Freshman Seminar: Big Data in Linguistics


Instructor: Mark Liberman

What we'll do

In this seminar, we'll examine the nature of speech, language, and communication, and the development of techniques for automatic analysis of (and interaction with) the streams and archives of digital text, speech, video, and sensor data that are an increasing part of our world.

We'll use a case study method, in which we take up a series of specific problems and use them to illustrate and examine the wide range of methods now in use or under development, and the concepts that underlie them.

There are no course texts as such -- all readings will be available online, linked into the schedule.

How we'll do it

As we work through each specific case, we'll read broad survey articles and also specific technical works. No particular mathematical or computational background will be assumed, although this means that you may sometimes need to accept a translation into ordinary language of some jargon or a few equations. Everyone will learn about some basic concepts and techniques in linguistics, information theory, machine learning, and so on; individual students will be encouraged to delve more deeply into the areas that interest them.

In most cases, we'll start with a simple problem that you can solve (or imagine solving) "by hand", and then we'll learn how (and why) to evaluate the solution, how to automate the process, and how to generalize the solution.

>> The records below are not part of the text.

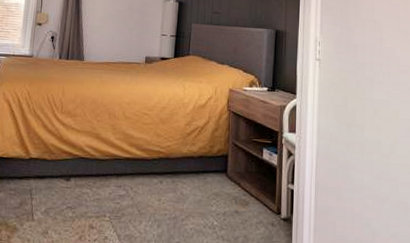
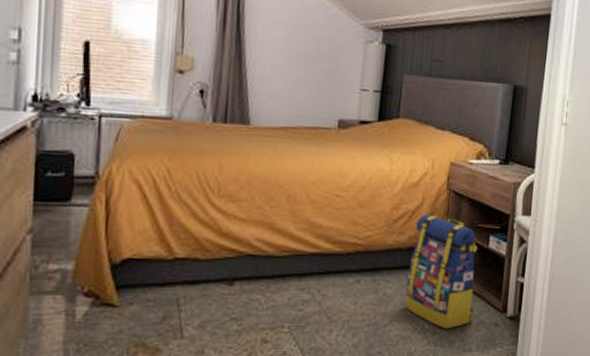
backpack: none [198,129,254,226] -> present [405,214,478,330]

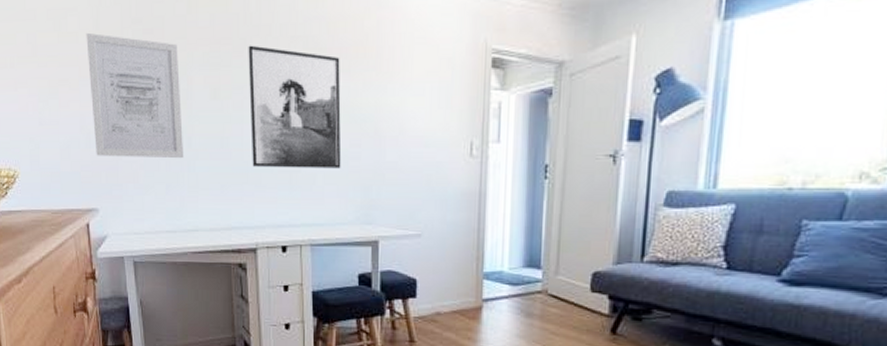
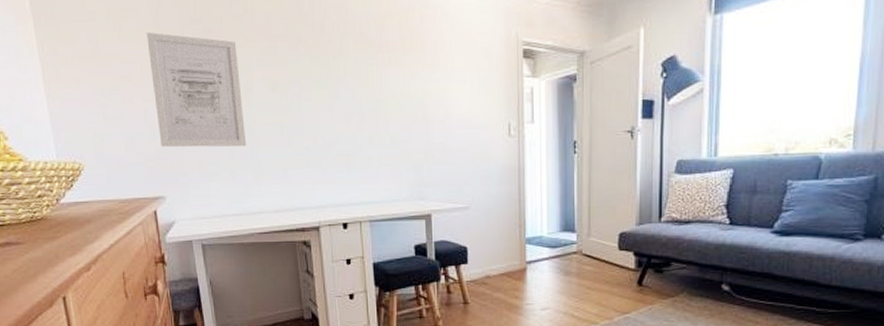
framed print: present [248,45,342,169] -> none [303,41,394,152]

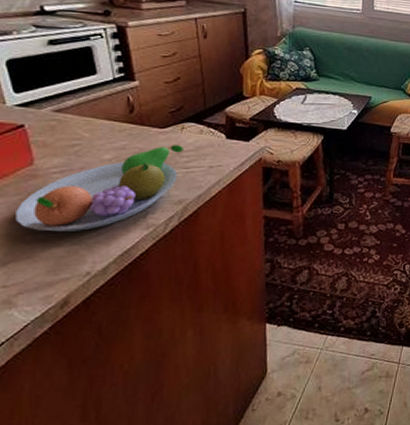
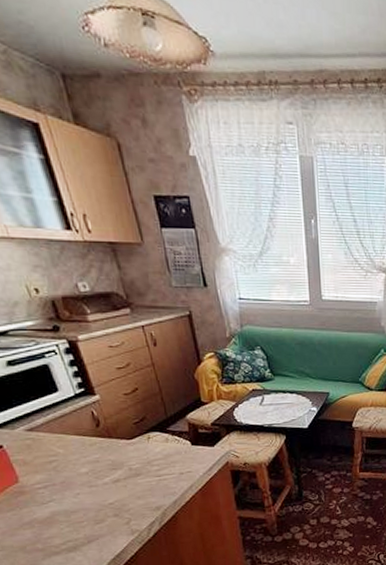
fruit bowl: present [16,145,183,232] -> none [13,454,153,542]

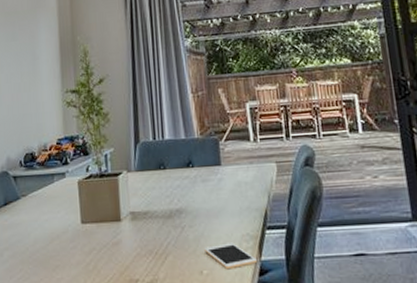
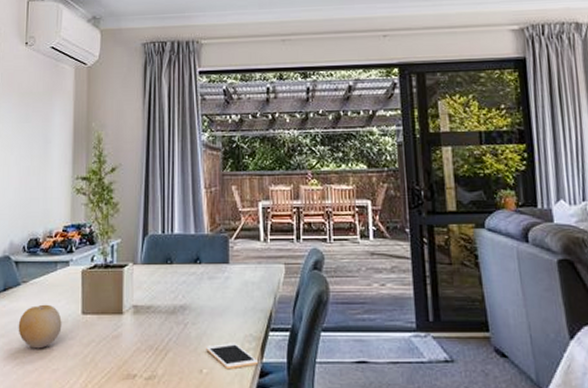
fruit: none [20,216,63,260] -> present [18,304,62,349]

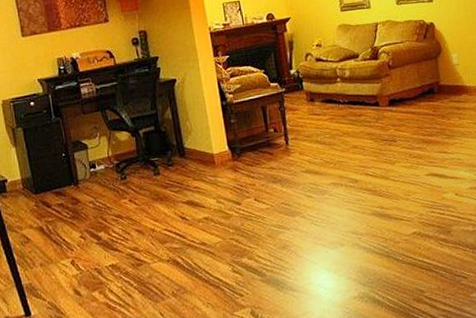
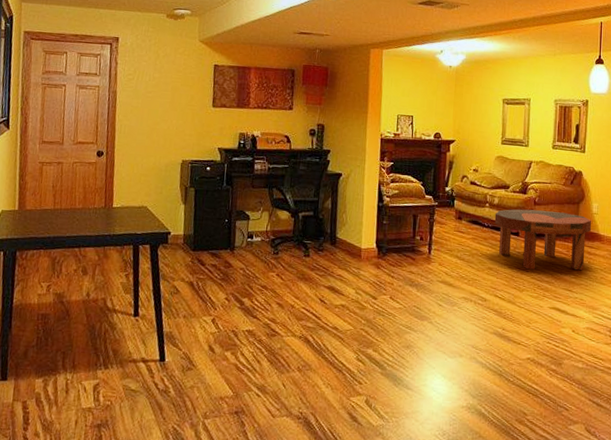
coffee table: none [348,70,456,139] -> present [494,209,592,271]

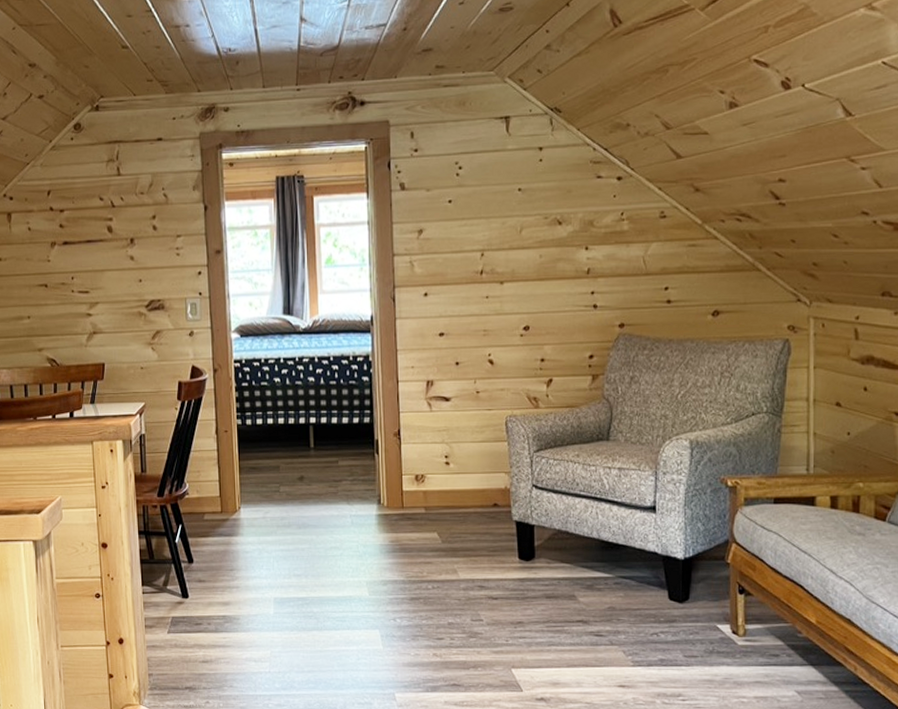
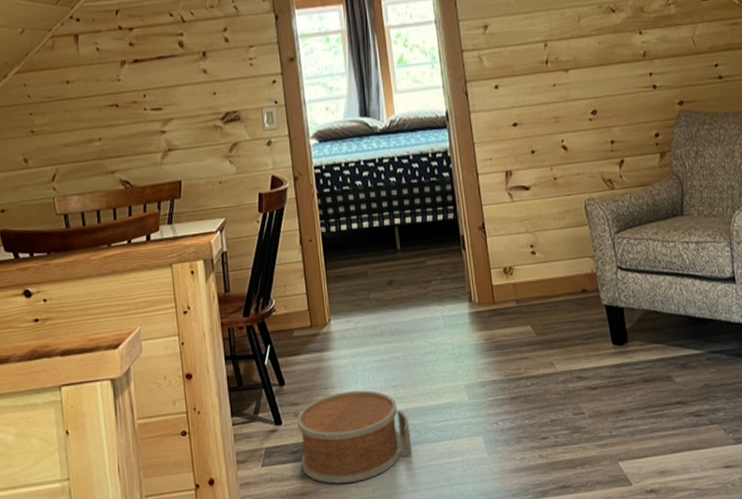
basket: none [200,575,310,657] -> present [293,390,412,484]

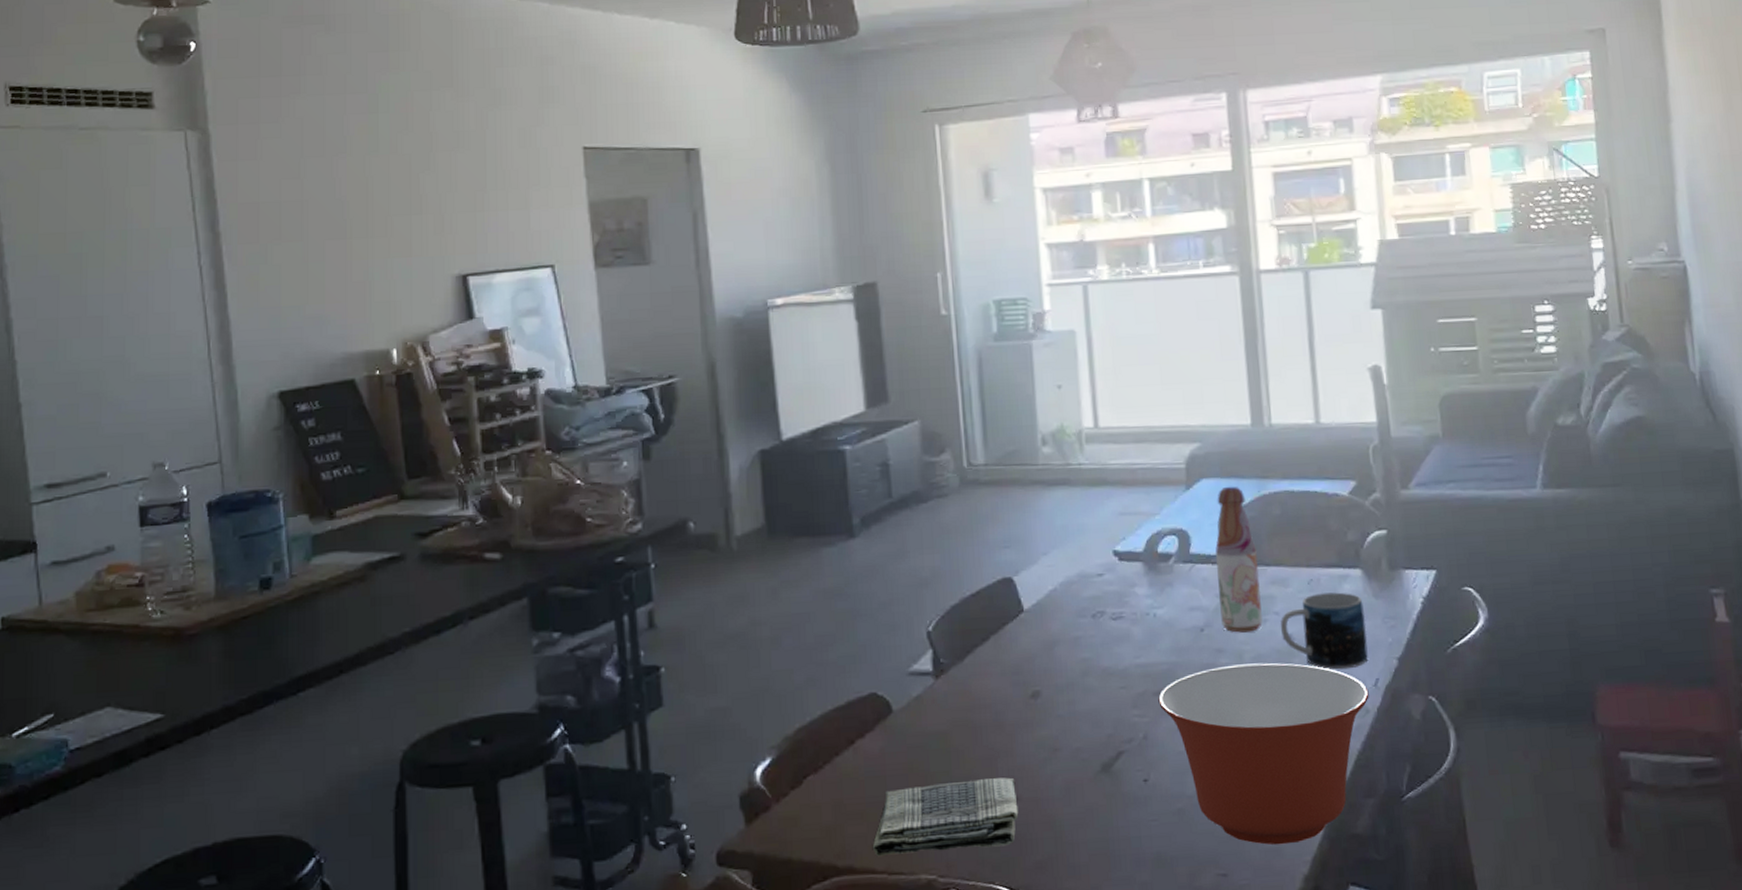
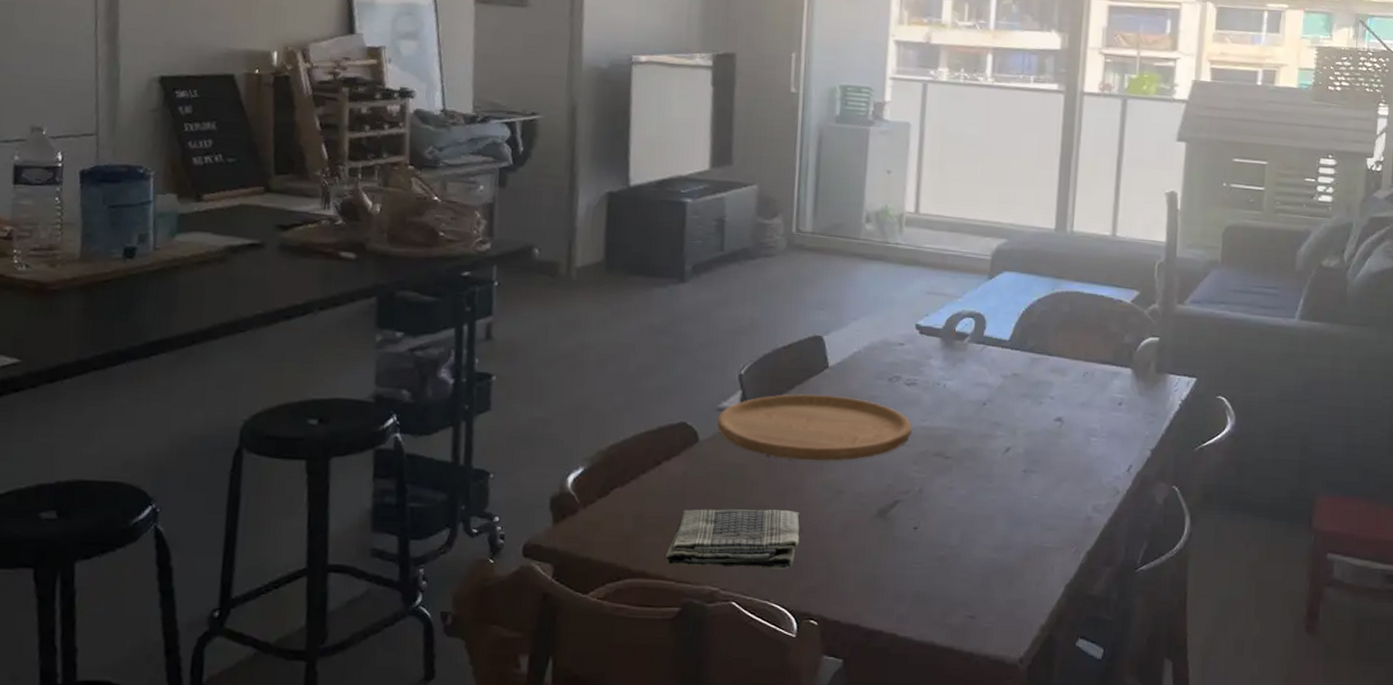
cutting board: none [909,641,1126,720] -> present [716,394,912,461]
mixing bowl: present [1158,663,1369,845] -> none [937,438,1122,597]
bottle: present [1215,486,1263,633] -> none [1002,281,1043,411]
mug: present [1280,592,1368,670] -> none [1053,385,1129,454]

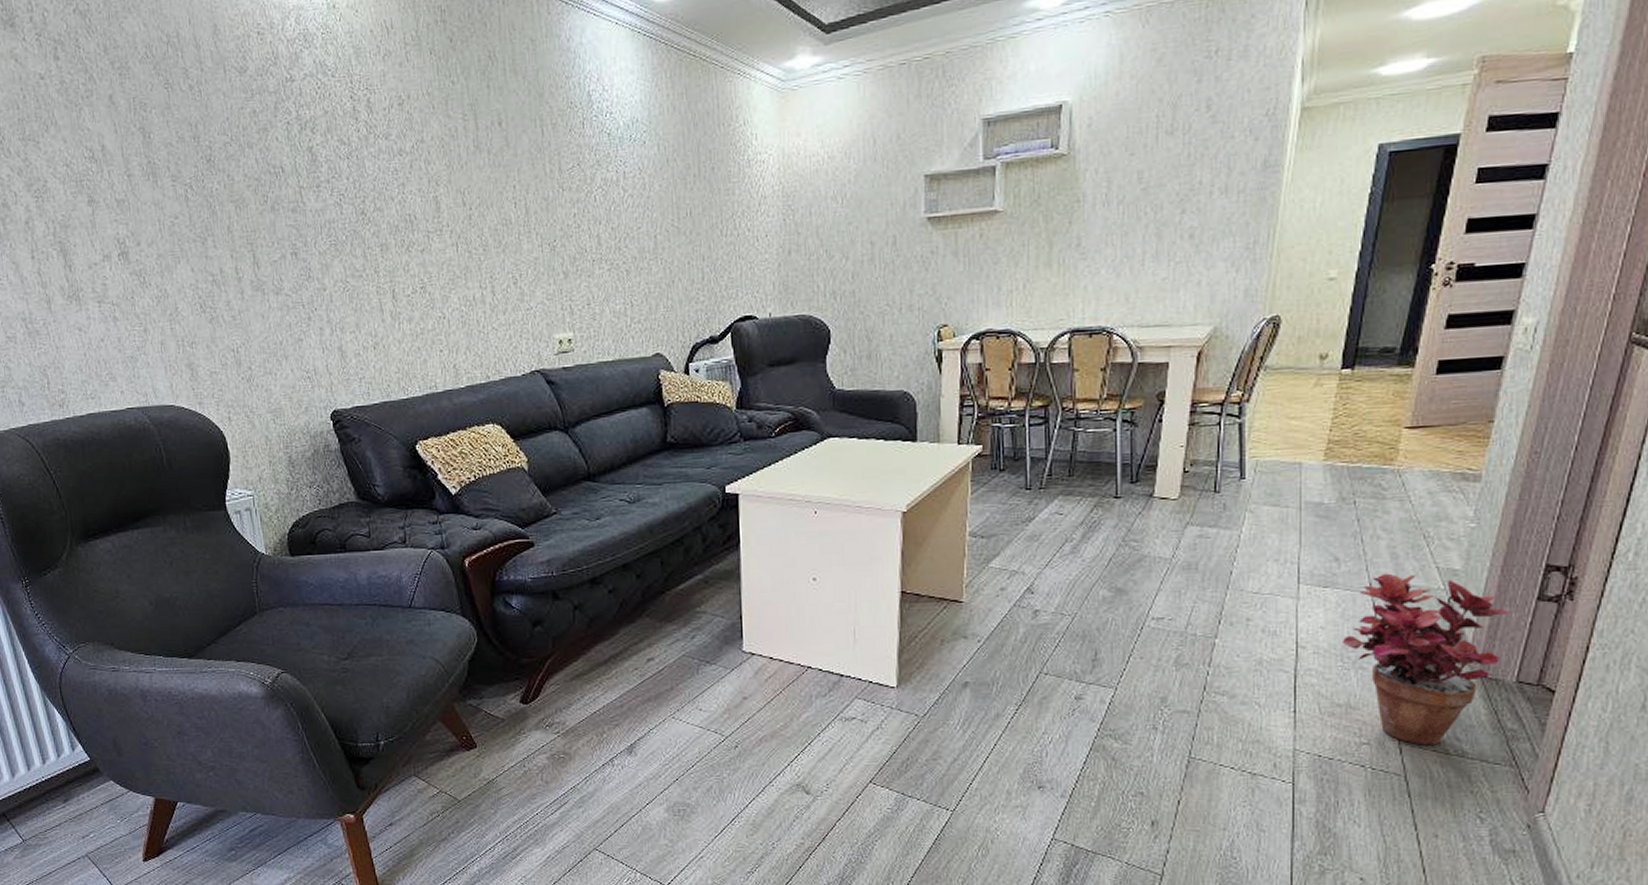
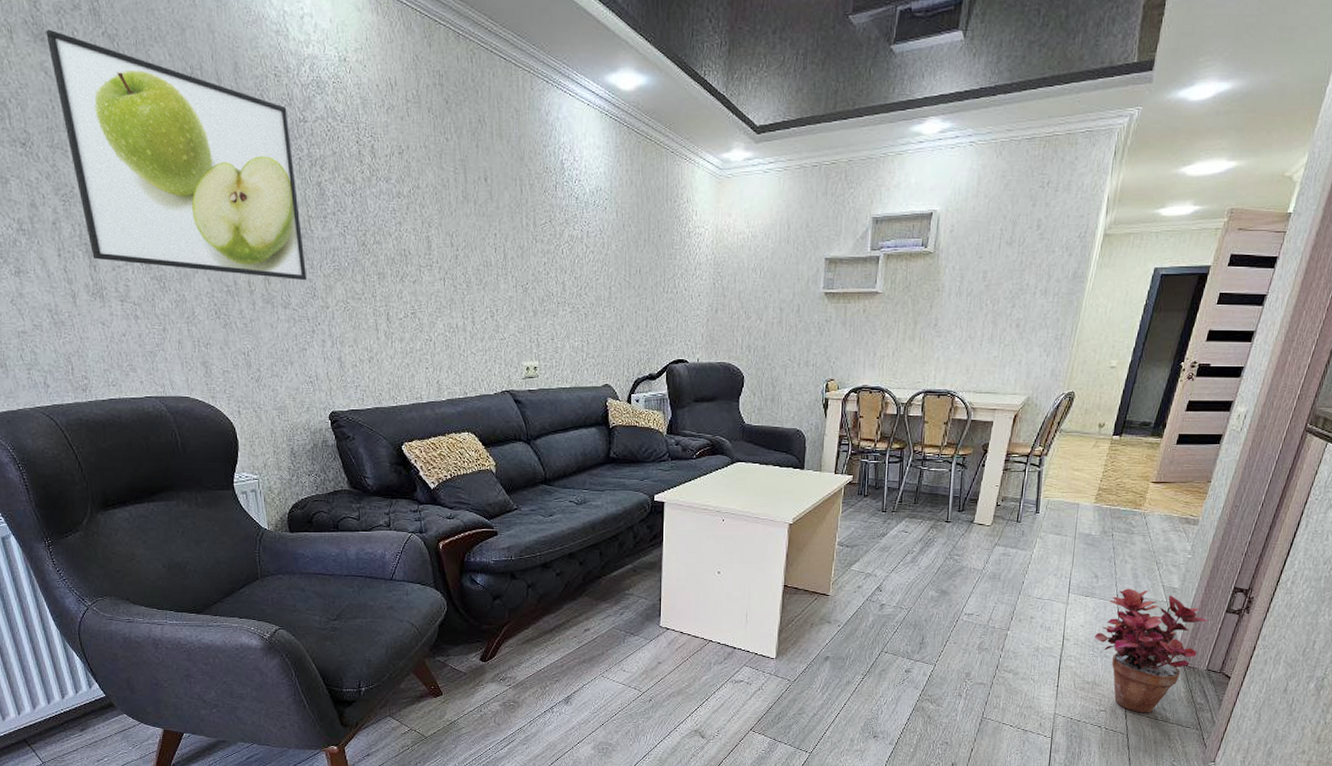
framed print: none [15,13,300,262] -> present [46,29,307,281]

We'll also discuss the social, political, and ethical implications of the developments that we learn about.

What we'll cover

Terminology for text-related techniques includes information retrieval, information extraction and "text analytics", machine translation, word-sense disambiguation, authorship identification, stylistics, sentiment analysis and "opinion mining", topic classification, topic detection and tracking, "e-discovery", question answering, summarization, spell checking, parsing, grammar checking, text generation, and many others. Speech-based techniques include speech activity detection, speaker recognition and verification, "diarization", language recognition, speech to text, text to speech, speech recognition, speaker recognition, emotion detection, disfluency detection, and so forth. And then there are techniques for video processing, social network analysis, sensor fusion, and on and on.

There techniques can be applied in medicine, law, business, politics, sociology, history, psychology, literary analysis, and life in general.

Any one of these techniques or applications could serve as the focus for a whole course -- or a life's work. Although we'll touch on many if not all of them, how deeply we'll focus on what will depend on the interests and abilities of seminar participants. However, you should emerge from the seminar knowing what to do in order to learn more about any of these areas, and confident in your ability to do it.

What about assignments and grades?

There will be reading assignments every week, and about six research/writing assignments, culminating in a term project. Your grade will be 40% class participation (so you really should plan to do the reading, and to come to class most of the time!), 30% writing assignments, and 30% term project. There is no "curve" -- if everyone does excellent work, everyone will get an excellent grade.